On Harry’s Place, here:
Somehow, the post disappeared on HP during its site move, I repost it here for reference:
Is the Green Party leadership taking anti-Semitism seriously?
In October last year, I made a complaint to the Green Party executive and Green Party Regional Council co-chairs, because of what I perceived as anti-Semitic abuse in one of the internal lists of the Green Party, namely the International list.
The thrust of the complaint was the absolute refusal by some members of this list to consider me as an ordinary Green Party member, and, instead, persisting calling me “an Israeli academic speaking on behalf of Israel”, this, being repeated over and over, in a climate of demonization of Israel, and even after I had made clear that I was not an Israeli nor an agent of the Israeli government (the latter had been explicitly suggested).
After deep thoughts, the Chair of the Party and GPRC co-chair concluded that “We do not agree with the complainant that comments made on this list were anti-Semitic, but we do agree that there is absolutely no place for racism, homophobia or anti-Semitism here.”
So, in the Green Party, it is OK to call a member who appear to have a Jewish name, “an Israeli academic speaking on behalf of Israel” and to accuse him (without the beginning of a proof) of being “part of the groups of Israeli academics who toured Britain in advance of the UCU vote to block it”. It does not even need clarification: the activists who made the comments above were not asked to post corrections.
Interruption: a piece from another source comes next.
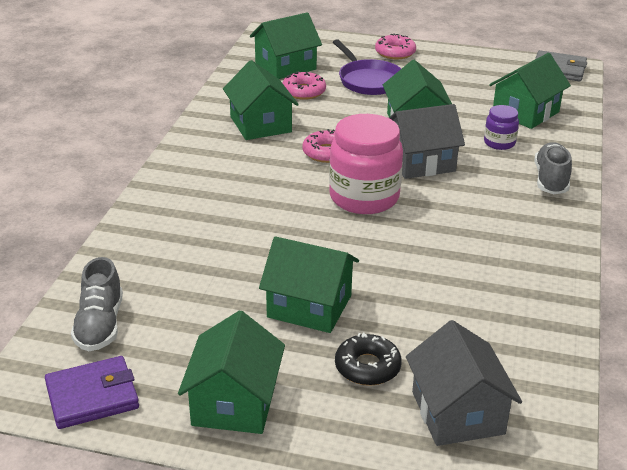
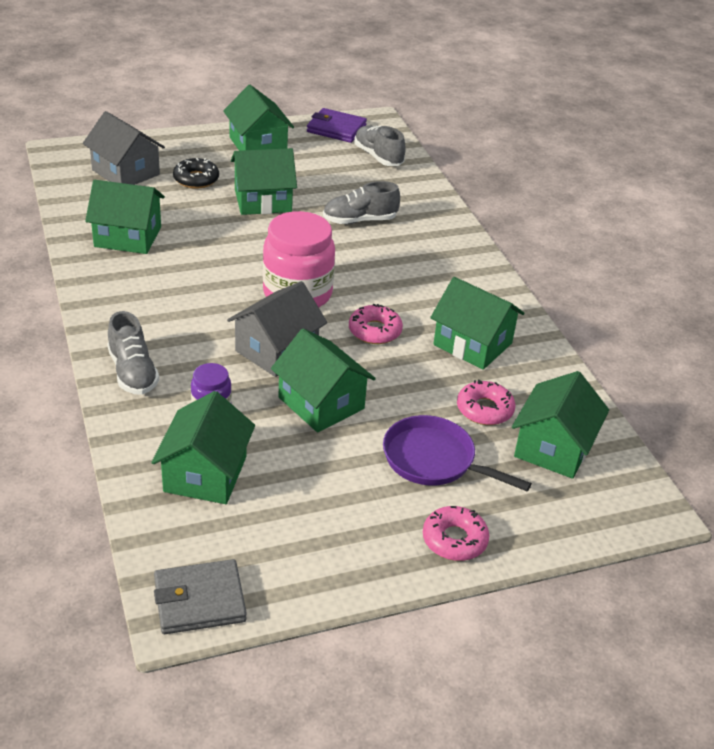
camera: 145 degrees right, 5 degrees up
(92, 396) = (336, 129): purple wallet -> purple wallet turned 75 degrees clockwise
(227, 248) = (360, 220): none -> grey shoe
(500, 307) = (128, 237): none -> green house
When low level anti-Semitism is tolerated, it can be expected that more intense level of racist language will develop.
Indeed, in March of this year, one influential person in the party gave tacit support to the idea of “smashing” Jews who fail to denounce Israel (this conclusion can be drawn by putting together the content of a couple of postings from the individual concerned, see link at the end of this post). If this is not considered to constitute antisemitism, I would like to know what would. To take a not entirely dissimilar example, I hope nobody in the Green Party would find it acceptable for a Green Party member (senior or otherwise) to justify statements in support of “smashing” descendants of African slaves who fail to denounce Sierra Leone.
The casual acceptance of such serious abuse is a further cause of concern; these extraordinary statements did not cause an outrage but passed essentially unchallenged.
This matter has been raised again with the Chairman of the party by myself and others and is being considered further. If you are a Green Party voter, member or sympathizer, and would like to offer additional support, you can contact the Chair of the Green Party, Richard Mallender, email@example.com
Like other organizations, the Green Party is not immune to anti-Semitism, but contrary to many other places, as shown by the publication of this letter, the Green Party is not afraid to deal with them in an open, transparent way.